Do you feel better? Certainly no one likes to feel angry or frustrated, but it's a big improvement over feeling embarrassed or ashamed. This annoyance can be channeled into a more productive activity, like speaking with the store manager, writing a well-phrased letter, or finding a better solution to your problem.

When you're guilty and ashamed it's hard to think about anything other than what a bad person you are, and how you need to be better. Those feelings aren't helpful, even if they're what reminds you to bring in your reusable bags. Going waste-free should be a mostly positive experience; something you do out of love and desire to improve (be it yourself, your finances, or the world), not self-loathing and obligation. There will be problems and frustrations along the way, and that's okay. The point with this step is to deal with those bumps in the road, rather than cancel your journey altogether.

When you're frustrated or angry, you're turning your feelings out onto the world.  This does NOT mean you can yell at the cashier, lecture rude bystanders, or push your personal relationships to the brink with your insistence on zero waste. Instead, make a clear complaint to the store, offer the simple explanation of "I don't have a trash can", and surprise your loved ones with a zero waste meal.
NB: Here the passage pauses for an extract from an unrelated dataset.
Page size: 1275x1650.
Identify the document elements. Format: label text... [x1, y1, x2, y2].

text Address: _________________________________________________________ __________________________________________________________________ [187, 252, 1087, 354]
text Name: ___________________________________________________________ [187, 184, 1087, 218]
By being annoyed, we're trying to test the limits of the system so we know where to focus our action; by being ashamed, we're only testing our own limits of endurance and increasing the likelihood that we'll just give up.

So next time you feel yourself becoming sheepish over refusing that free bottle of water or asking the deli to fill a container brought from home, take a moment to focus on turning your feelings from shame to frustration, and then figure out the most positive thing you can do with that frustration. Often, being frustrated means you've found a real-life puzzle to solve. Those can be tricky, but not impossible. And by ditching embarrassment, you've left the problem of other people's judgments right where they belong, in their plastic shopping bags.